Tuesday, July 12, 2016

13. One More Sunday by John D. MacDonald

I don't know if it is because summer is here (though I wasn't actually on vacation) or just the power of John D. MacDonald's page-turning prose, but I burned through this book.  One More Sunday is one of his later, thick "dramatic" novels (which I guess means not in the specific crime or mystery genre).  It's the story of a mega-church in the south.  Though there is a mystery that is in the center of it (a journalist disappears who was sent to cover the church), the book is really about the inner workings of the church, the flaws of all the humans that run it and it's slow descent into collapse as their human weakenesses pull it apart. 

I loved the first half, as MacDonald really delves into the setting, giving great details on the church's history, its geography and how it is run.  You get to see the database behind its fundraising, the operation that answers (and takes money from) the thousands of letters received each day, the security, the finances, its reslationships with big politicians and so on.  Things tend to get a bit saccharine and slightly unreal in parts in the second half, especially as characters have some dialogue that sounds very forced and unnatural.  There are a few too many uneducated hicks who somehow have a deep wisdom and a way too rich language to share that wisdom.  It also feels a bit rushed and in need of a tighter edit.  There are actually several typos, which suggest that it was actually rushed a bit.

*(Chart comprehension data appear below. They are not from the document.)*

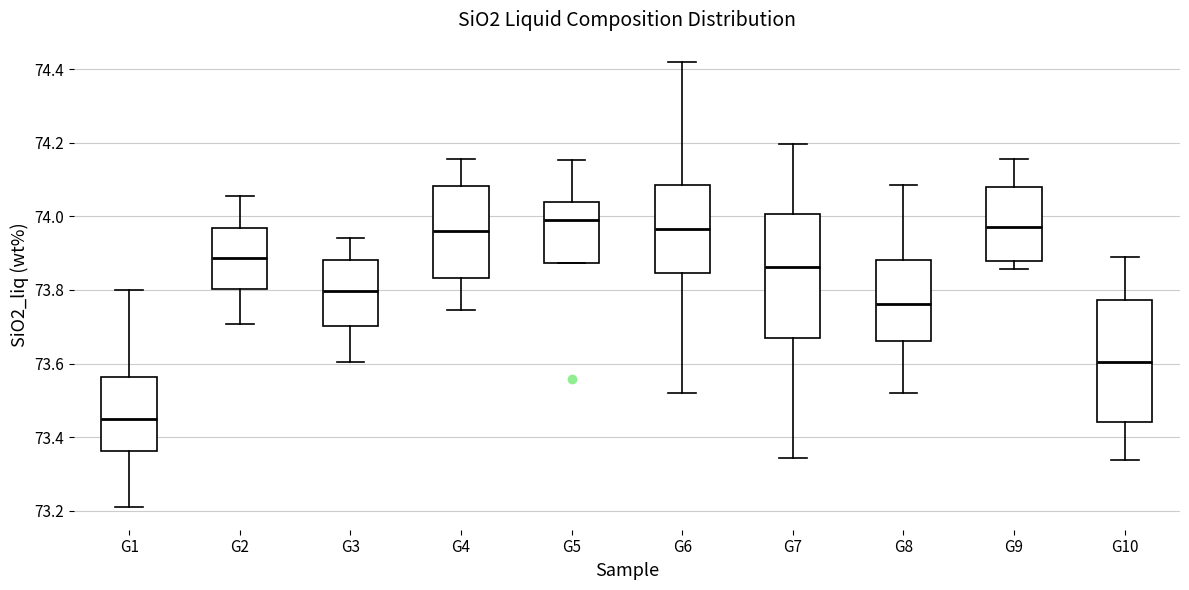

Reading left to right, read every box against the y-axis: the position of its median line, the range the box covers, and the ends of its whiskers. The values are not printed on the chart, so give them approximately, as read against the axis.

G1: median 73.44, box 73.36 to 73.56, whiskers 73.20 to 73.80
G2: median 73.88, box 73.80 to 73.96, whiskers 73.70 to 74.06
G3: median 73.80, box 73.70 to 73.88, whiskers 73.60 to 73.94
G4: median 73.96, box 73.84 to 74.08, whiskers 73.74 to 74.16
G5: median 73.98, box 73.88 to 74.04, whiskers 73.88 to 74.16
G6: median 73.96, box 73.84 to 74.08, whiskers 73.52 to 74.42
G7: median 73.86, box 73.66 to 74.00, whiskers 73.34 to 74.20
G8: median 73.76, box 73.66 to 73.88, whiskers 73.52 to 74.08
G9: median 73.96, box 73.88 to 74.08, whiskers 73.86 to 74.16
G10: median 73.60, box 73.44 to 73.78, whiskers 73.34 to 73.88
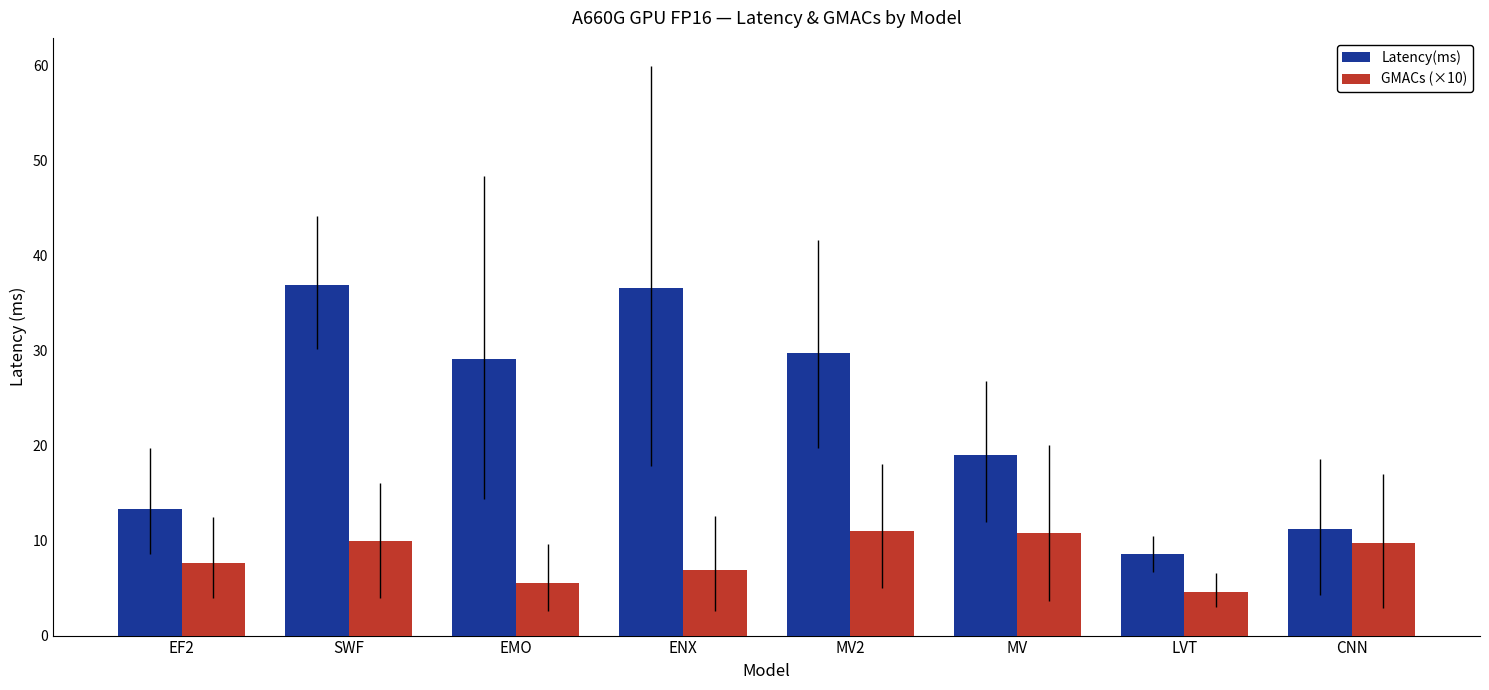

What is the lowest value of the Latency(ms) series?

8.6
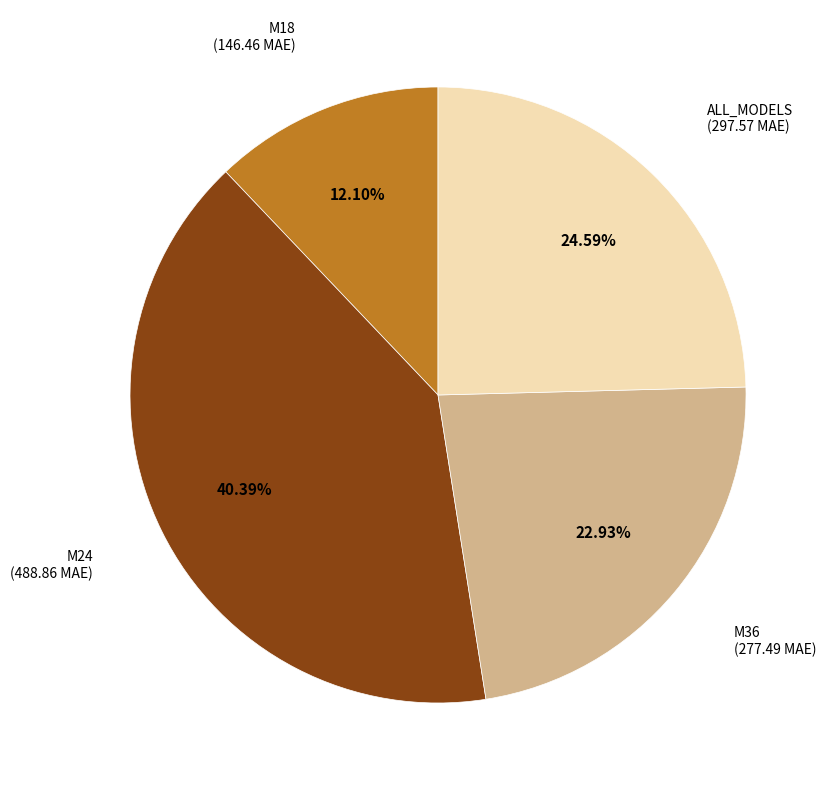

Is there a majority slice in this chart?

No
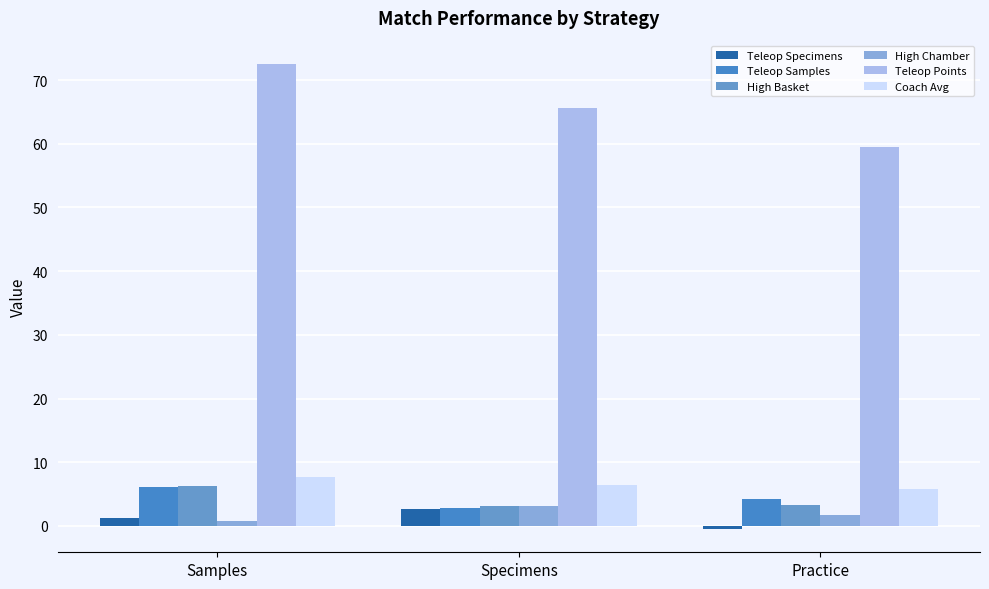

What is the label of the 1st bar from the right?

Practice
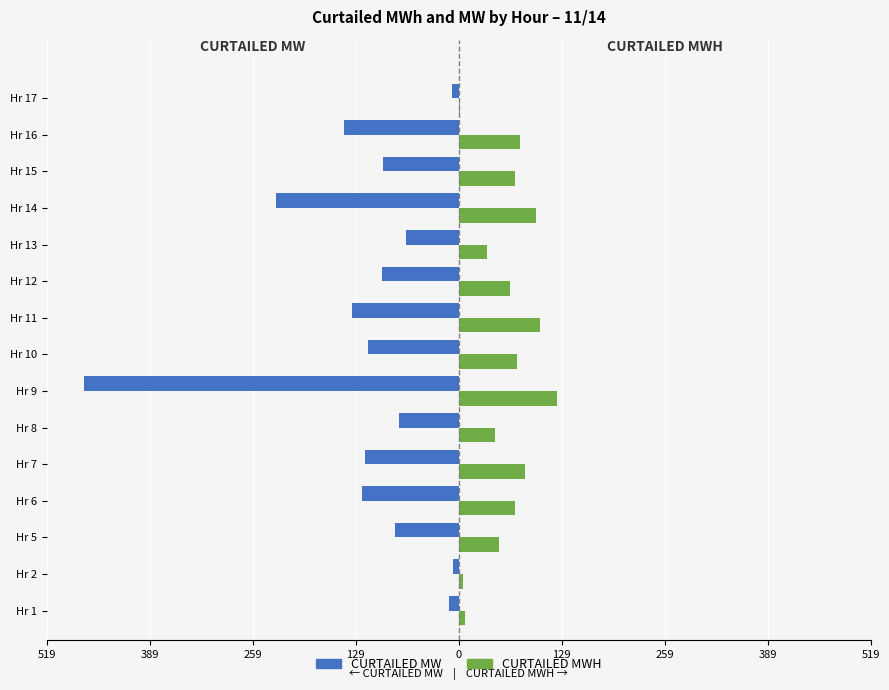

What are all the series names shown in the legend?

CURTAILED MW, CURTAILED MWH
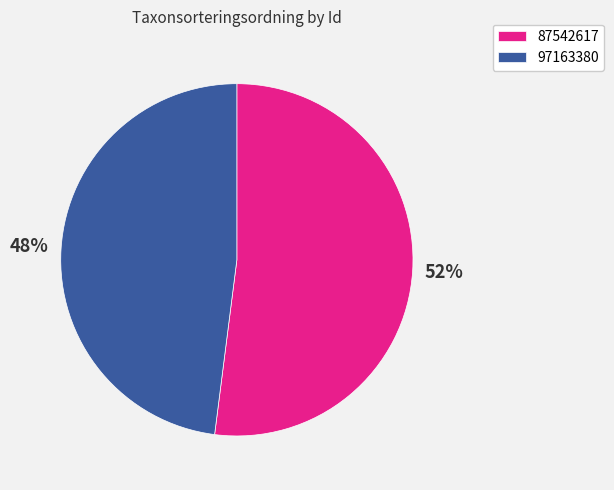

The 97163380 slice represents 48% of the pie. True or false?

True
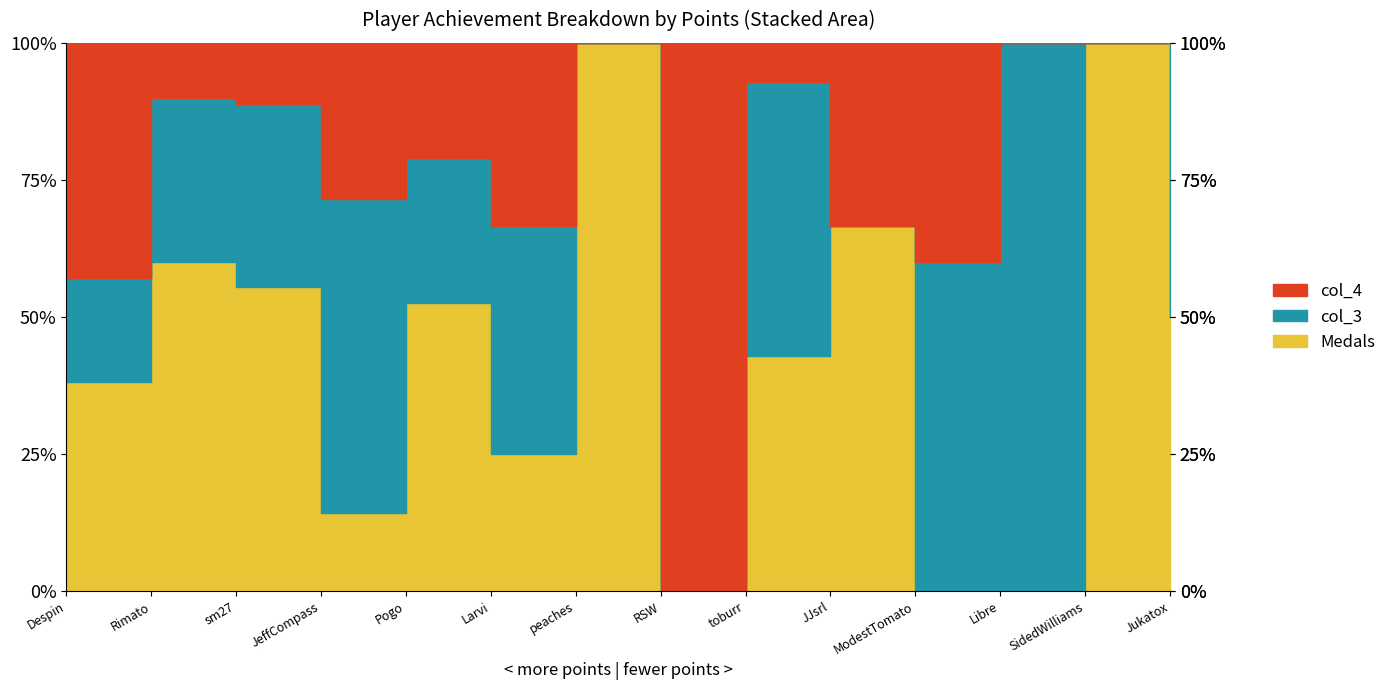

What is the label of the 3rd point from the left?

sm27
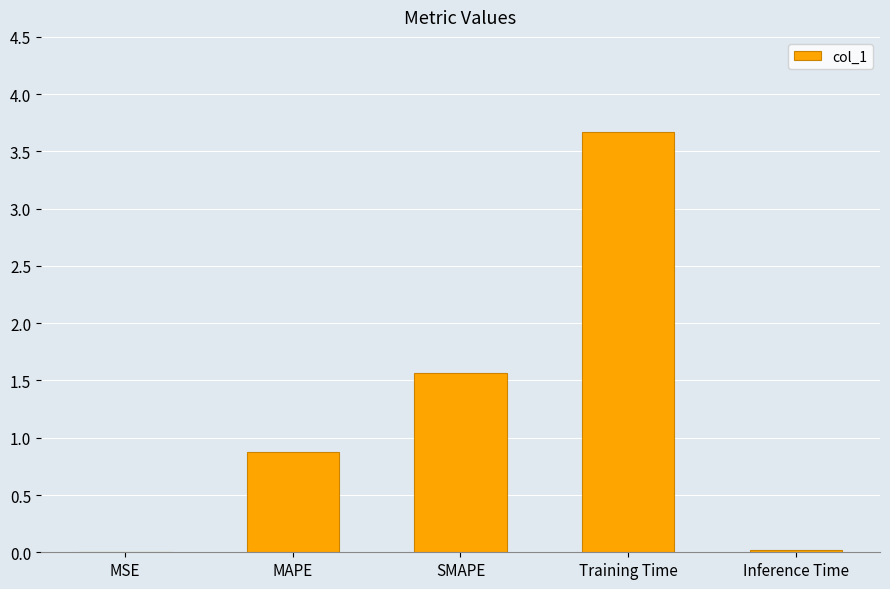

What is the greatest value displayed?

3.7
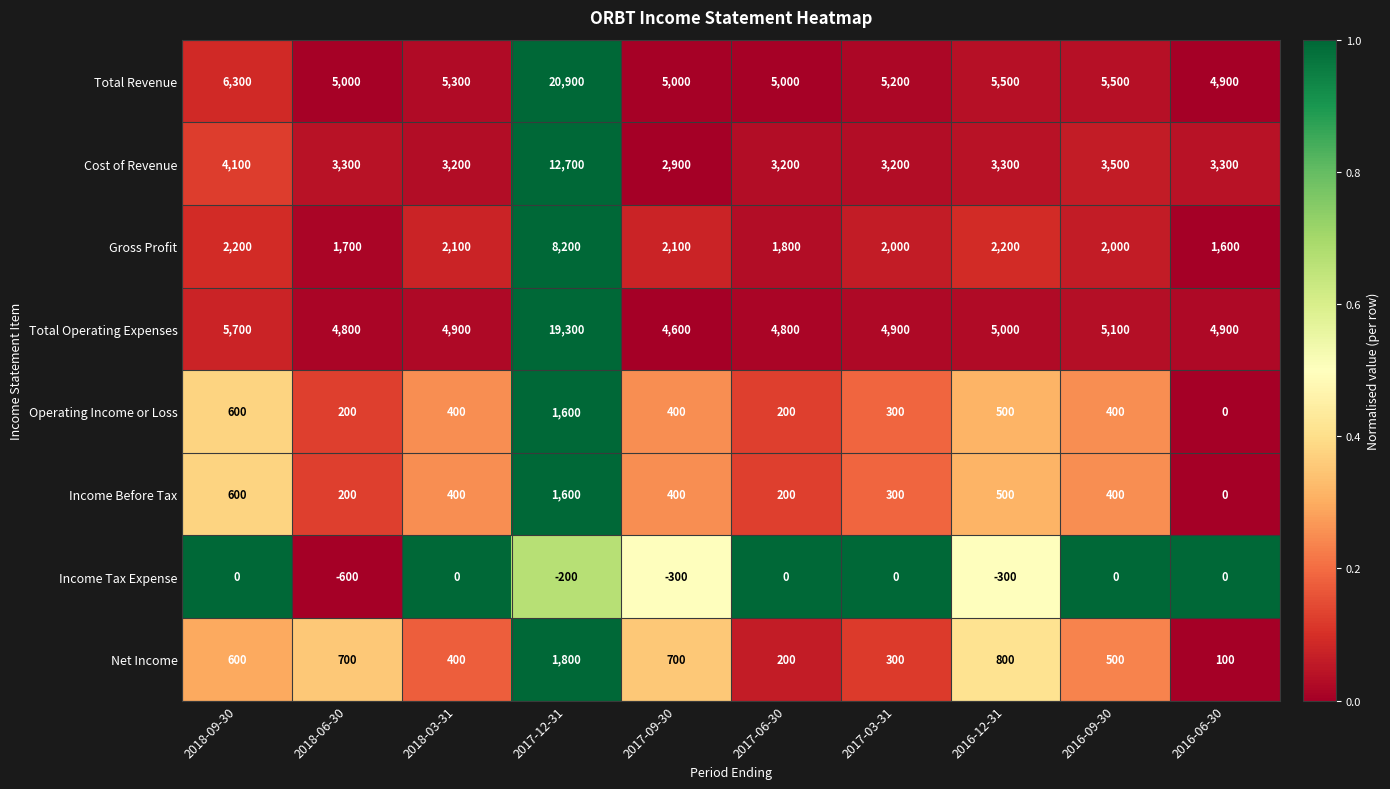

What is the difference between the Income Tax Expense values at 2018-06-30 and 2018-09-30?

600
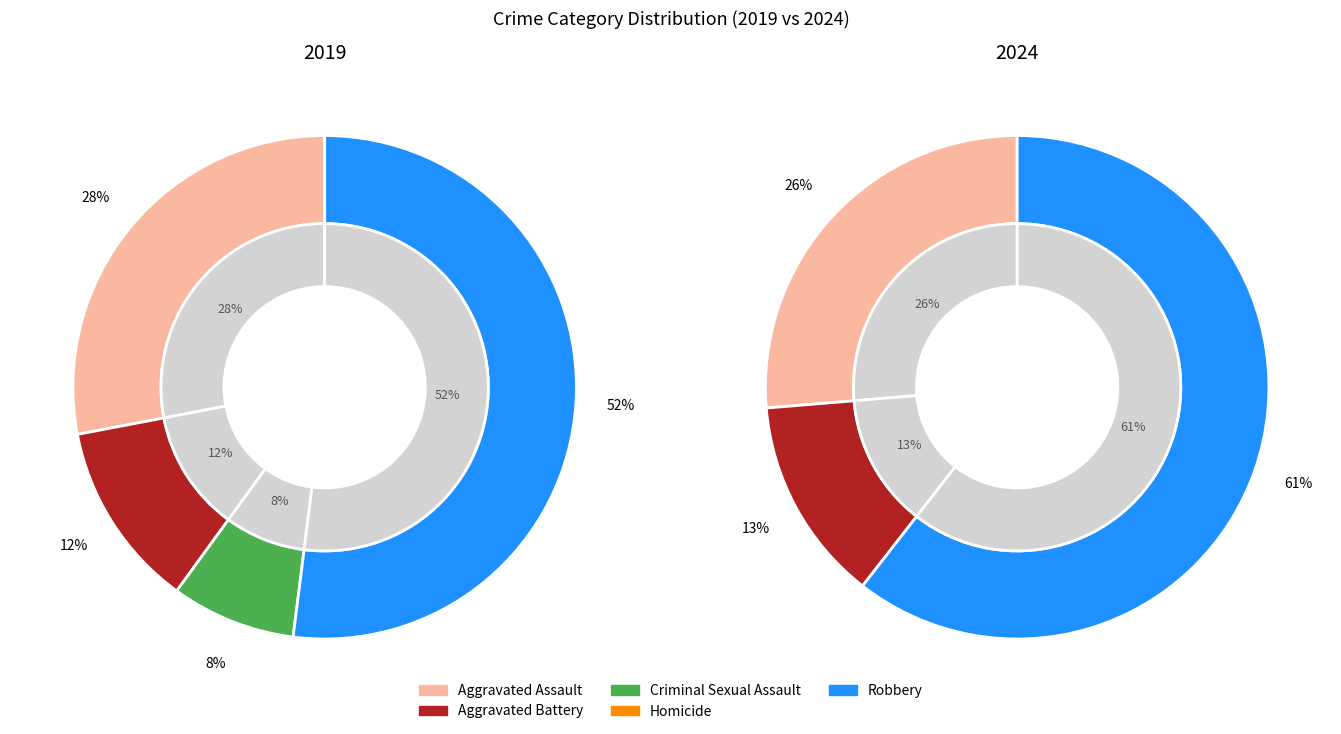

How many slices are in this pie chart?

5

Despite those minor flaws, I was hooked enough that I had to stay up late finishing it.  Something that happens very rarely to me these days, so I was grateful.  I love the way MacDonald doesn't pull his punches on sin.  Still in America, the media hems and haws on corruption and immorality of big names and we live in a culture where people still want to defend straight up scumbags because they are powerful or have celebrity.  There is none of that doubt in a John D. MacDonald book.  He shows you the big name preacher at his worst and it's very satisfying.